Under the Uniform Code of Military Justice (UCMJ) commanders are responsible for maintaining order and discipline within their ranks. When a commander is notified that a servicemember under his/her command may have committed a criminal act, there are steps that must be followed to determine how to proceed.

This blog post will discuss the first step in the process - the "preliminary inquiry" into the allegations.

Commanding officers may be notified of a possible misconduct in any number of ways, including by military or civilian law enforcement, another service member, or a family member. Depending on the alleged misconduct, the commander may decide to initiate a preliminary inquiry under Rule 303 of the Rules for Courts-Martial.

Commanders' options for proceeding with the inquiry

At the initial stage of a RCM 303 inquiry, commanders have several options about how to proceed. Commanders may conduct the investigation themselves; appoint another officer under their command; or turn the inquiry over to a military investigation unit. For more serious criminal allegations, commanders often defer to trained criminal investigators.
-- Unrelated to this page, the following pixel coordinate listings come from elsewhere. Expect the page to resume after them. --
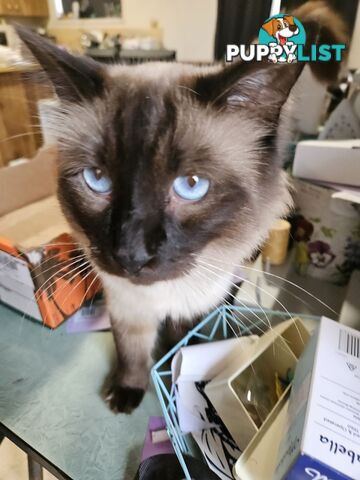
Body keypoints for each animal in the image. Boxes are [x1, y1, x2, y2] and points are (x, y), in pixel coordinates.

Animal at [16, 0, 346, 412]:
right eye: (97, 179)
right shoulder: (126, 304)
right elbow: (131, 351)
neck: (163, 296)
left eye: (191, 185)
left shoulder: (197, 306)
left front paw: (176, 383)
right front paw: (126, 393)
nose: (131, 254)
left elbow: (183, 345)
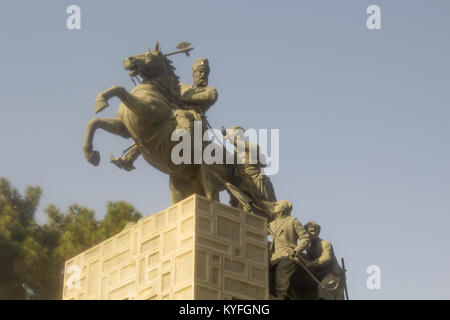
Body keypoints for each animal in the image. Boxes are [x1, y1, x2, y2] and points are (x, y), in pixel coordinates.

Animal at [82, 43, 234, 202]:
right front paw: (91, 155)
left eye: (150, 55)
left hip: (208, 177)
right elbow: (95, 122)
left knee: (213, 197)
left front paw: (101, 101)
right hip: (182, 184)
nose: (128, 60)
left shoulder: (150, 111)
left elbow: (119, 89)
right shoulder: (123, 127)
Commanders' options after the preliminary inquiry

Upon completion of the preliminary hearing, the commander will review the report and decide what step to take as a result of the findings. Options include:

•· Dismissing the allegations with no further action

•· Administrative action, ranging from a reprimand and a negative performance evaluation all the way up to an administrative hearing to discharge the servicemember

•· Non-judicial punishment under Article 15 of the UCMJ

•· Preferral of criminal charges to begin the court martial process

Your right to hire legal counsel

Military defense counsel will normally not provide much assistance to a service member until after he or she is charged or notified of separation. On the other hand, a service member can always hire civilian attorney. A civilian attorney can work with the client to prepare a defense even before charges are preferred. Sometimes, depending on the circumstances, a civilian attorney will also communicate with investigators to explain what actually occurred, as opposed to what the investigators suspect occurred. It is important to hire an experienced military attorney who understands this process and how to protect your future and ensure the best possible outcome.